Deutsch-irische Beziehungen
Deutschland und Irland unterhalten seit 1922 bilaterale Beziehungen. Beide Staaten sind Mitglieder der Europäischen Union, der Organisation für wirtschaftliche Zusammenarbeit und Entwicklung sowie der Organisation für Sicherheit und Zusammenarbeit in Europa.
Irland | Deutschland |
Eine deutsche Botschaft besteht in Dublin, ein deutscher Honorarkonsul ist in Galway tätig.[1] Irland unterhält eine Botschaft in Berlin und hat fünf Honorarkonsuln (in Bergisch Gladbach, Frankfurt am Main, Hamburg, München und Stuttgart).[2]
Geschichte
Die von Rom unabhängige christliche Missionstätigkeit irischer Mönche zwischen dem 6. und 8. Jahrhundert bezeichnet man als iro-schottische Mission. Diese beeinflusste auch den deutschsprachigen Raum sehr stark. So wirkten Columban von Luxeuil und der Heilige Gallus in der Bodensee-Region. Der heilige Kilian soll in Würzburg und Umgebung gepredigt haben. Der heilige Virgil hingegen war in Salzburg als Bischof tätig. Die zweite Phase der iro-schottischen Missionierung war eng mit dem irischen Wirken in den benediktinischen Schottenklöstern verbunden. Deren Entstehung ging auf den Iren Marianus Scottus zurück, der mit Gefährten 1070 in Regensburg erschien und eine asketisch lebende Mönchsgemeinschaft gründete, von der mehrere Klostergründungen ausgingen. Auf Grund der relativ großen geographischen Entfernung konzentrierten sich die deutsch-irischen Beziehungen auch später oft auf wichtige Einzelpersonen. So wurde zum Beispiel der Oberbefehlshaber der kaiserlichen Streitkräfte im Dreißigjährigen Krieg, Wallenstein, im Jahr 1634 in Eger von dem irischen Hauptmann Walter Deveroux ermordet.[3] Insgesamt kämpften nicht wenige irische Soldaten auf den deutschen Kriegsschauplätzen jener Zeit.[4] Bei späteren kriegerischen Auseinandersetzungen im Rahmen der Jakobitenaufstände fiel 1690 der deutschstämmige Heerführer Friedrich von Schomberg in der Schlacht am Boyne im Osten Irlands. Der Deutsche Richard Cassels (1690–1751) wirkte als erfolgreicher Architekt in Irland, während sich der geborene Dubliner William Thomas Mulvany (1806–1885) große Verdienste bei der industriellen Entwicklung des Ruhrgebiets erwarb.[5]

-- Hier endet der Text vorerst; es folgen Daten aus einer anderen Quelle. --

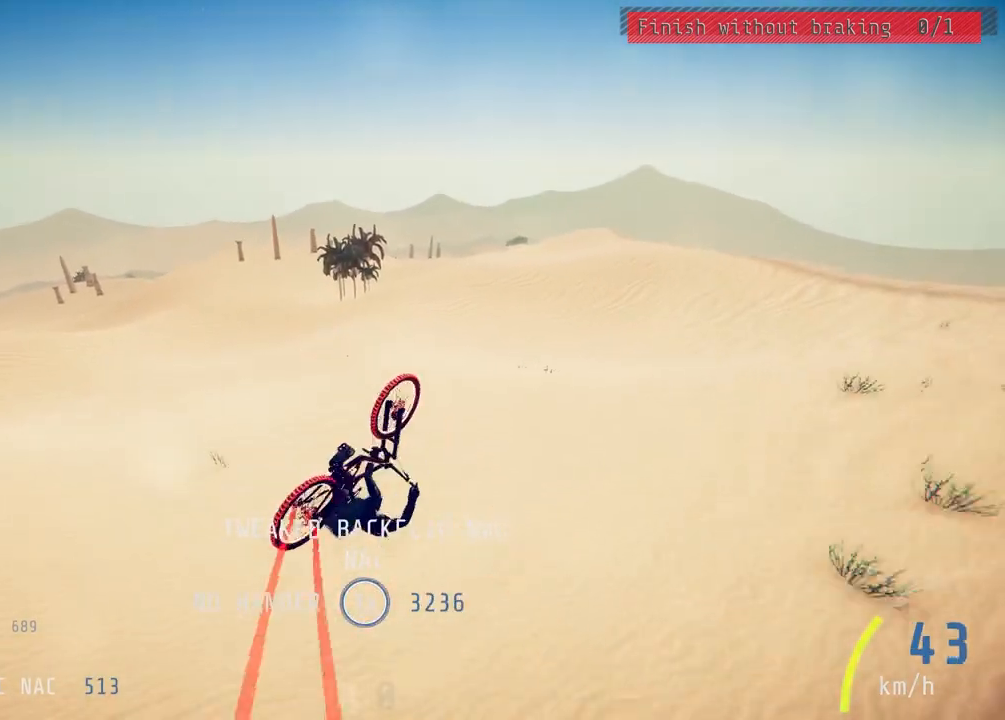
{"buttons": ["R2"], "left_stick": "center", "right_stick": "down", "events": [[217, "right_stick", "down"], [450, "left_stick", "center"]]}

Lola Montez (eigentlich Elizabeth Rosanna Gilbert, geboren im irischen Grange) wurde durch ihr Verhältnis mit dem bayerischen König Ludwig I. zum „Katalysator“ der Revolution in Bayern 1848. Im 19. Jahrhundert etablierte sich eine bedeutende Keltologie im deutschsprachigen Raum als Wissenschaftsfach. Diese beeinflusste auch das Erwachen des irischen Nationalbewusstseins in einer Zeit, als das Land ein Teil des Vereinigten Königreichs von Großbritannien und Irland war. Immer wieder kam es in dieser Zeit zu Protesten und Aufständen gegen die britische Herrschaft.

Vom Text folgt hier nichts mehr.